Claro que para gilipollas... El cardiólogo me dice que el electrocardiograma no detecta nada del otro mundo, que por ese lado que deje de comerme el coco con lo de la muerte por enfermedad coronaria y demás. Ya la semana que viene me hacen unas pruebas para ver qué medicación hay que cambiar con el fin de controlar mejor la tensión. Eso sí, que me siga cuidando sin exagerar. Entonces, yo, en mi inmensa ingenuidad y un algo de tocar los cojones también, le pregunto si en ese "sin exagerar" se incluyen las farras que me esperan esta Navidad (con los colegas y tal, que las de familia todos sabemos que no son farras, son... comidas familiares), esto es, con mucho crianza, crema de orujo y algún que otro gintonic; pues oye, entre que parece que ya de entrada le ha sentado como una patada en el culo que le apeara el usted, que aquí al menos no se estila el tuteo con la casta de la bata blanca -pero yo a un crío no le tuteo si no es para hacerle partícipe de mi más hondo desprecio hacia su persona, y de momento no es el caso-, y que a esta hornada de médicos jóvenes parece que al mismo tiempo que les dan el título también les meten un palo por el culo, pues que estoy convencido de que ha escrito en mi expediente: "gilipollas integral". Eso si no venía ya escrito en mi historial de mi experiencia con el anterior.

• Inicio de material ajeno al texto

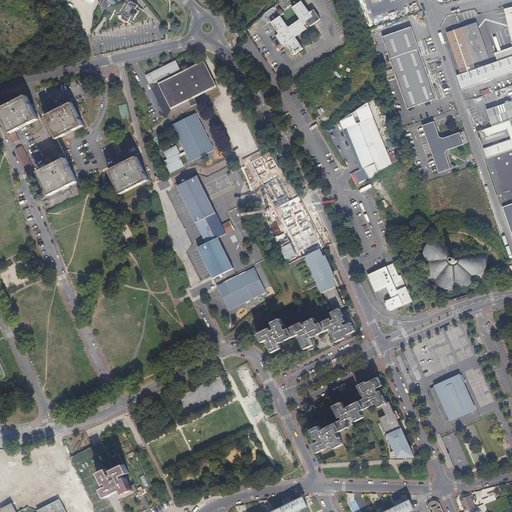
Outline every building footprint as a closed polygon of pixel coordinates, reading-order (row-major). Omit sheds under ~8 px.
[(103,17),(110,21),(114,14),(118,16),(122,16),(122,19),(128,22),(130,18),(134,20),(135,18),(132,16),(134,12),(138,14),(139,11),(136,9),(138,5),(132,2),(129,3),(128,0),(101,0),(99,5),(103,17)] [(283,46),(287,44),(294,55),(304,48),(296,37),(307,29),(305,24),(307,23),(306,21),(310,27),(320,19),(314,10),(310,12),(302,1),(292,7),(301,19),(289,27),(281,16),(284,14),(280,9),(277,11),(280,16),(271,23),(279,34),(276,36),(283,46)] [(474,63),(489,58),(490,58),(477,22),(462,27),(474,63)] [(408,109),(437,98),(412,27),(383,37),(408,109)] [(474,63),(462,27),(447,33),(462,74),(476,69),(474,63)] [(460,81),(463,91),(511,73),(511,56),(501,60),(491,64),(476,69),(462,74),(457,75),(460,81)] [(476,69),(491,64),(489,58),(474,63),(476,69)] [(151,87),(167,119),(197,103),(194,98),(217,86),(204,61),(182,72),(176,60),(146,75),(152,87),(151,87)] [(9,134),(14,143),(20,140),(15,131),(39,119),(27,95),(0,108),(0,111),(11,133),(9,134)] [(392,163),(392,162),(367,101),(343,118),(364,168),(355,171),(359,179),(368,175),(369,178),(392,163)] [(511,102),(511,101),(487,110),(493,126),(511,119),(511,102)] [(84,125),(73,102),(45,116),(57,139),(84,125)] [(126,107),(119,109),(121,117),(129,115),(126,107)] [(191,162),(215,150),(196,113),(172,125),(191,162)] [(483,149),(511,232),(511,119),(493,126),(477,131),(480,138),(507,128),(511,139),(483,149)] [(435,121),(423,125),(438,168),(439,173),(451,168),(449,164),(446,153),(448,149),(464,144),(460,132),(443,138),(440,136),(435,121)] [(41,136),(34,140),(40,153),(48,150),(41,136)] [(170,173),(185,166),(179,153),(180,152),(176,145),(164,152),(167,159),(164,161),(170,173)] [(30,175),(36,172),(23,146),(16,149),(30,175)] [(149,181),(137,157),(109,171),(121,195),(149,181)] [(72,184),(78,181),(66,158),(38,172),(50,195),(72,184)] [(177,186),(196,223),(206,243),(218,238),(226,234),(227,234),(234,230),(235,230),(230,221),(222,225),(198,176),(177,186)] [(63,191),(65,199),(76,195),(73,188),(63,191)] [(457,241),(457,239),(455,237),(453,236),(451,235),(449,235),(447,236),(445,237),(444,239),(443,242),(443,244),(444,246),(446,248),(447,249),(450,249),(452,249),(454,248),(456,247),(457,245),(457,243),(457,241)] [(424,250),(424,251),(423,256),(423,261),(424,266),(425,271),(428,276),(430,278),(433,282),(437,285),(442,287),(447,289),(452,290),(458,290),(463,289),(467,287),(472,284),(476,281),(479,277),(482,272),(484,268),(485,263),(485,258),(484,252),(454,259),(436,240),(432,237),(429,241),(426,245),(424,250)] [(214,278),(234,268),(218,238),(206,243),(198,247),(212,276),(214,278)] [(459,249),(460,251),(462,253),(464,254),(467,254),(469,253),(471,252),(472,250),(473,248),(473,245),(472,243),(470,241),(468,240),(466,240),(464,240),(462,241),(460,243),(459,245),(459,247),(459,249)] [(322,248),(307,256),(323,293),(325,292),(334,311),(340,308),(344,306),(333,280),(336,279),(322,248)] [(394,265),(369,275),(376,292),(387,287),(392,299),(386,302),(387,303),(386,304),(388,311),(390,310),(391,312),(412,303),(401,276),(399,277),(394,265)] [(267,292),(254,267),(217,286),(230,310),(267,292)] [(268,343),(271,350),(273,353),(274,352),(282,348),(279,343),(282,341),(283,342),(301,333),(302,336),(299,337),(305,349),(314,345),(311,338),(313,336),(314,337),(330,328),(332,332),(331,332),(336,342),(345,338),(344,336),(356,330),(352,322),(355,320),(349,309),(342,312),(340,308),(334,311),(331,312),(335,319),(333,320),(331,317),(318,324),(315,317),(306,322),(307,323),(304,324),(303,322),(287,329),(281,318),(276,320),(272,322),(272,327),(258,334),(263,342),(269,339),(271,341),(268,343)] [(468,374),(468,373),(439,386),(453,419),(482,407),(471,382),(475,380),(472,372),(468,374)] [(365,409),(374,404),(373,401),(375,400),(379,407),(382,405),(387,403),(381,390),(378,391),(376,388),(383,385),(378,376),(367,382),(366,381),(357,385),(365,398),(361,400),(365,409)] [(337,422),(341,431),(354,424),(352,421),(355,420),(356,421),(364,417),(361,410),(363,410),(365,409),(361,400),(348,406),(349,407),(346,408),(342,401),(333,406),(340,418),(342,417),(343,419),(337,422)] [(392,452),(391,458),(414,456),(390,401),(387,403),(382,405),(386,413),(379,417),(390,443),(391,443),(395,450),(392,452)] [(338,432),(341,431),(337,422),(325,428),(325,429),(323,430),(320,425),(311,430),(316,440),(319,438),(320,440),(313,444),(318,453),(330,446),(329,443),(332,442),(335,448),(344,444),(338,432)] [(85,431),(91,443),(105,437),(99,425),(85,431)] [(17,490),(22,501),(37,495),(38,497),(50,492),(44,477),(60,470),(61,473),(73,467),(66,450),(69,449),(66,441),(50,448),(48,444),(39,448),(45,462),(27,469),(26,467),(13,472),(20,488),(17,490)] [(101,486),(106,497),(122,490),(123,493),(135,487),(128,470),(131,468),(127,459),(112,465),(111,463),(98,468),(105,485),(101,486)] [(484,504),(497,500),(495,495),(482,499),(484,504)] [(465,511),(475,508),(470,496),(460,500),(465,511)] [(303,497),(272,511),(295,511),(308,506),(303,497)] [(66,511),(60,498),(37,509),(38,511),(66,511)] [(386,511),(410,511),(414,511),(409,501),(386,511)] [(427,509),(428,511),(441,511),(439,506),(439,505),(438,504),(437,503),(435,502),(434,502),(432,502),(431,502),(429,503),(428,504),(427,506),(427,507),(427,509)] [(0,511),(16,511),(12,503),(0,509),(0,511)]
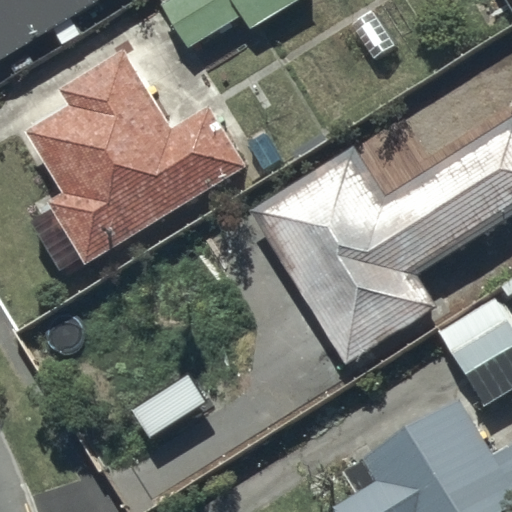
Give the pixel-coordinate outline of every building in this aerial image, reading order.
[(0,0),(0,62),(100,0),(0,0)] [(171,0),(199,46),(250,14),(255,23),(293,0),(171,0)] [(76,104),(35,127),(71,188),(55,197),(61,207),(37,220),(65,270),(91,255),(94,259),(252,168),(214,101),(175,123),(131,47),(65,85),(76,104)] [(215,241),(228,268),(247,306),(228,316),(248,356),(270,345),(284,374),(386,323),(380,311),(412,295),(392,257),(351,278),(322,218),(283,237),(271,213),(215,241)] [(511,308),(503,293),(449,324),(475,369),(511,347),(511,308)] [(511,451),(508,455),(470,398),(356,475),(362,485),(341,500),(348,511),(505,511),(511,508),(511,451)] [(154,414),(112,442),(140,484),(182,457),(154,414)]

Todas las ciudades, más o menos grandes tienen su encanto a poco que las patees de arriba abajo. Esta era la última de las grandes de Galicia que me quedaba por conocer a pesar de la frecuencia con la que venimos a la patria de Breogan, ya sea para visitar a la cuñada o porque nos encanta, nos pilla a mano y siempre se come y se bebe de puta madre, (incluso si no bebe y se come lo justo y sano como ha sido mi caso). Es pequeña, fea, decadente, y aun así el bulle-bulle de sus calles bajo las luces navideñas y al calor de sus cafeterías decimononicas o casi, hacen que te sientas a gusto, sin esa angustia vital que te hace querer salir por patas de cualquier pueblo al cabo de una hora y menos. Tan a gusto, en casa, como en cualquier otra urbe del mundo, no importa el tamaño, donde haya un banco donde sentarse a ver a la gente pasar, o un bar o una cafetería donde poner una oreja indiscreta para eso de husmear en la inanidad ajena y distraer la propia. Luego ya volver... me gusta tanto Santiago fuera de temporada, el granito de lo viejo de Pontevedra, Lugo u Orense, el paseo marítimo de Coruña, las cuestas de Vigo; no sé, no sé. Pero sí, para que andarse con chiquitas; ¡Ferrol, que feo eres!